What is a percentile value?
A percentile ranking compares one value against a distribution of values, by breaking the distribution out into 100 buckets. A percentile value of 60% implies that the score is better than that of 60/100 respondents.
How does the 360 assessment report compute percentiles?
The percentiles shown in the 360 report are calculated as compared to the full set of people who have completed the 360 assessment. These scores do not consider self-assessments.
Why are percentiles useful in this case?
A primary case for using percentiles is when the raw value is not particularly useful. This is true in this case, for a couple of reasons, at least:
First, average values and variance make raw scores hard to interpret. E.g. responses often average around "agree", and answers of "strongly disagree" are rare.

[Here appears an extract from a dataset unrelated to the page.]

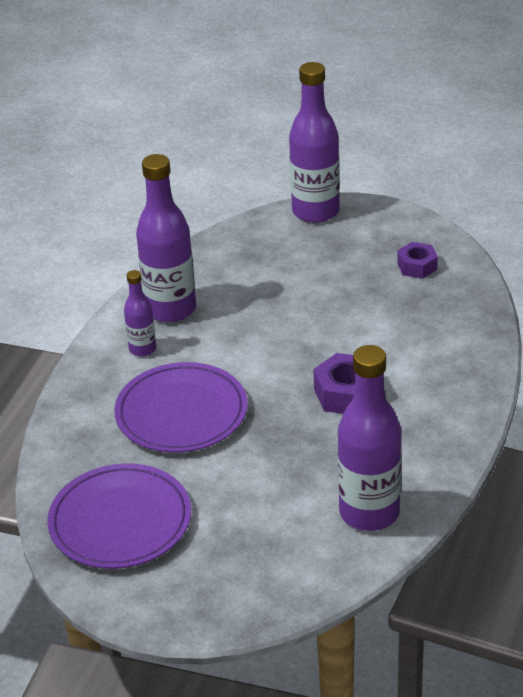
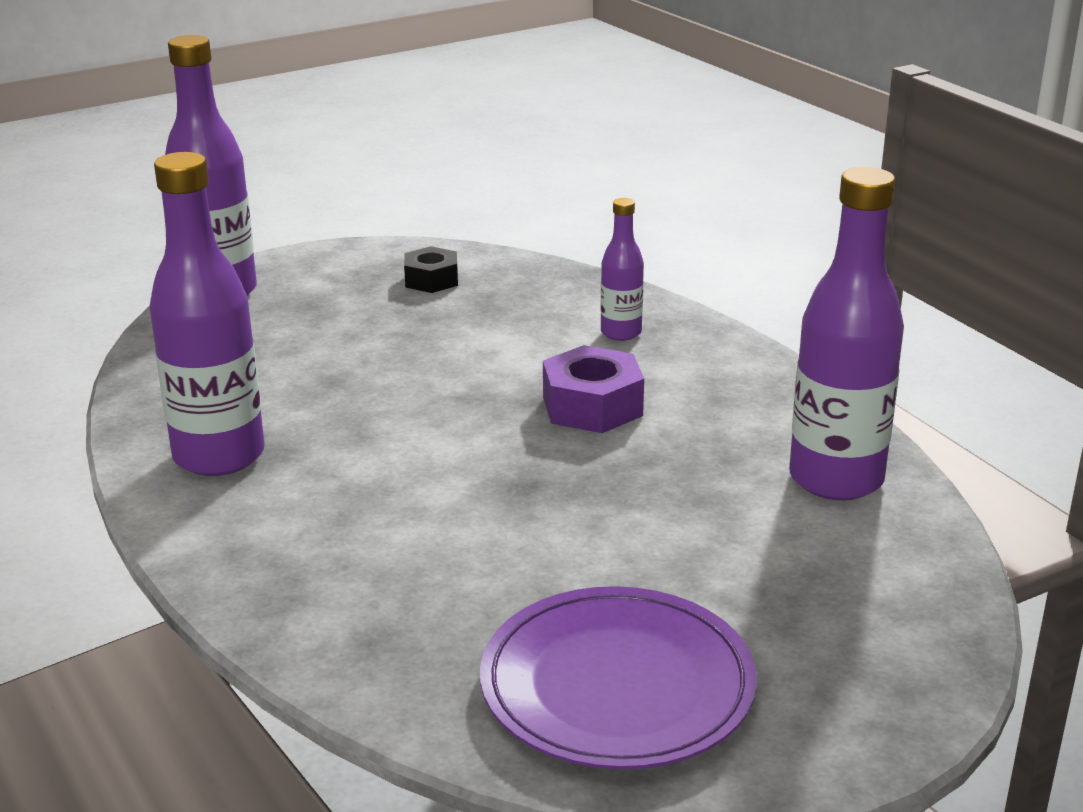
camera: 55 degrees left, 10 degrees down
purple plate [114,362,248,453] -> none
purple bottle [124,270,156,357] -> purple bottle moved to [600,198,644,341]
purple nut [397,242,438,279] -> black nut [404,246,458,293]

Second, these values vary significantly between questions and sections. The same value for different questions might imply different things, since the average response and variance are different.
By using a percentile, one can adjust for these factors and give a more relevant, useful measure.
How should one interpret and apply Percentile scores?
The primary intention is that the score from a 360 helps one learn more about themselves, and better enables setting specific and valuable goals. The relative percentile measure allows one to better gauge what scores are strong overall, and how scores on one section relate to scores in another.
In other words, use these values to help set a direction to work on and to understand overall areas of strength and weakness.
How should one NOT interpret and apply Percentile scores?
We discourage using the 360 scores in order to precisely evaluate one person versus another.
First, this is contrary to the spirit of the Torch service, which is focused on generating development, not performance evaluation. Too much emphasis on evaluation (by any role involved) can often interfere with the quality of growth that results.
Second, the assessment scores are not designed to support such usage. Applying them in this way is likely to result in inaccuracy, due to a host of factors, including variance among organizations and feedback providers.